Reaktionen aus dem In- und Ausland
Die Entdeckung hat in der Krypto-Community für Aufsehen gesorgt. "Das ist der bisher größte Sicherheitsvorfall im mobilen Krypto-Bereich", warnt Dr. Helena Richter, Chefanalystin beim Blockchain-Sicherheitsunternehmen CryptProtect. "Nutzer müssen jetzt besonders vorsichtig sein."
Das Bundesamt für Sicherheit in der Informationstechnik (BSI) hat eine offizielle Warnung herausgegeben und rät von der Nutzung von Krypto-Apps auf mobilen Geräten ab, bis Apple einen Patch veröffentlicht. Apple selbst wollte sich auf Anfrage nicht zu den konkreten Sicherheitslücken äußern, bestätigte aber, dass man "mit Hochdruck an einer Lösung arbeite."
Internationale Krypto-Börsen haben bereits erste Gegenmaßnahmen eingeleitet. "Wir überwachen verdächtige Aktivitäten genau und haben die Zwei-Faktor-Authentifizierung für alle Nutzer zur Pflicht gemacht", sagt ein Sprecher der führenden Handelsplattform CryptoWorld.
Ausblick
Experten rechnen damit, dass die Angreifer ihre Kampagne in den kommenden Wochen ausweiten werden. "Das ist erst der Anfang", warnt ein anonymer Insider aus dem Silicon Valley. "Wir gehen davon aus, dass ähnliche Exploit-Kits bald auch für Android-Geräte auftauchen werden."

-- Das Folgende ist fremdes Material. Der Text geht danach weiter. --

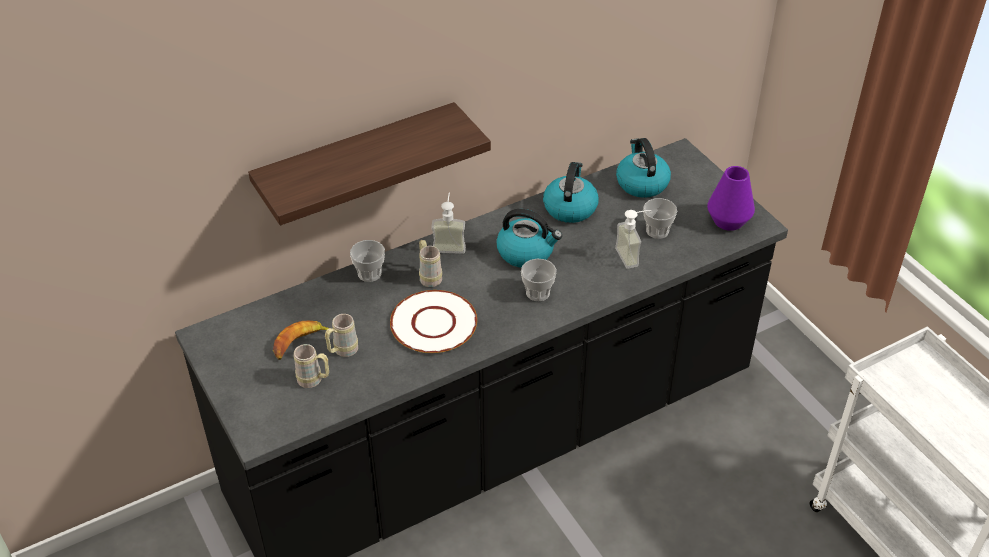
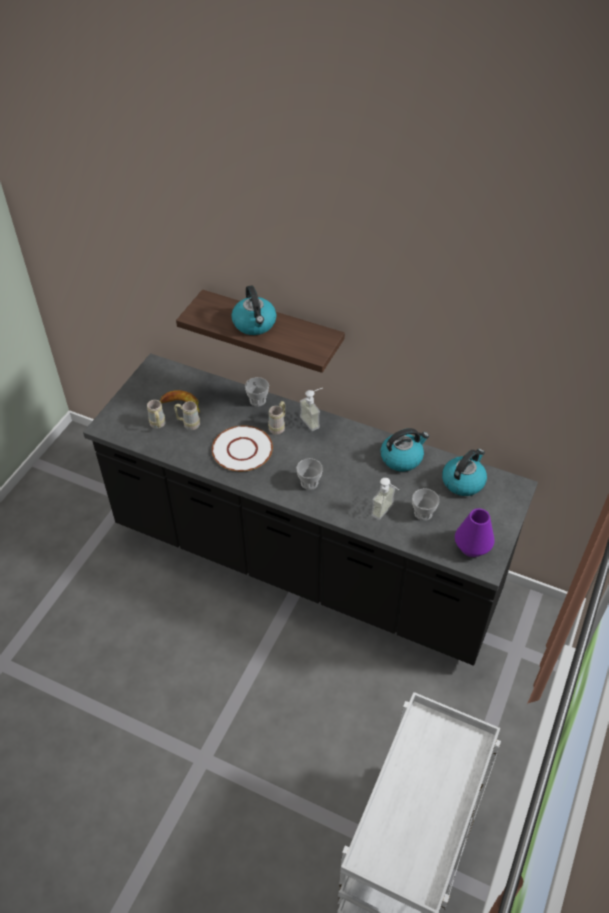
camera: 55 degrees right, 5 degrees up
(526, 252) = (340, 459): kettle -> kettle (255, 324)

Die Entdeckung wirft auch grundsätzliche Fragen zur Sicherheit von Kryptowährungen auf. "Wenn selbst die sichersten mobilen Betriebssysteme geknackt werden können, müssen wir über neue Sicherheitskonzepte nachdenken", fordert Prof. Dr. Markus Weber von der Technischen Universität München.
Unterdessen arbeitet Google mit internationalen Strafverfolgungsbehörden zusammen, um die Hintermänner der Kampagne zu identifizieren. "Das wird nicht einfach", räumt ein Google-Sprecher ein. "Die Täter agieren höchst professionalisiert und decken ihre Spuren meisterhaft."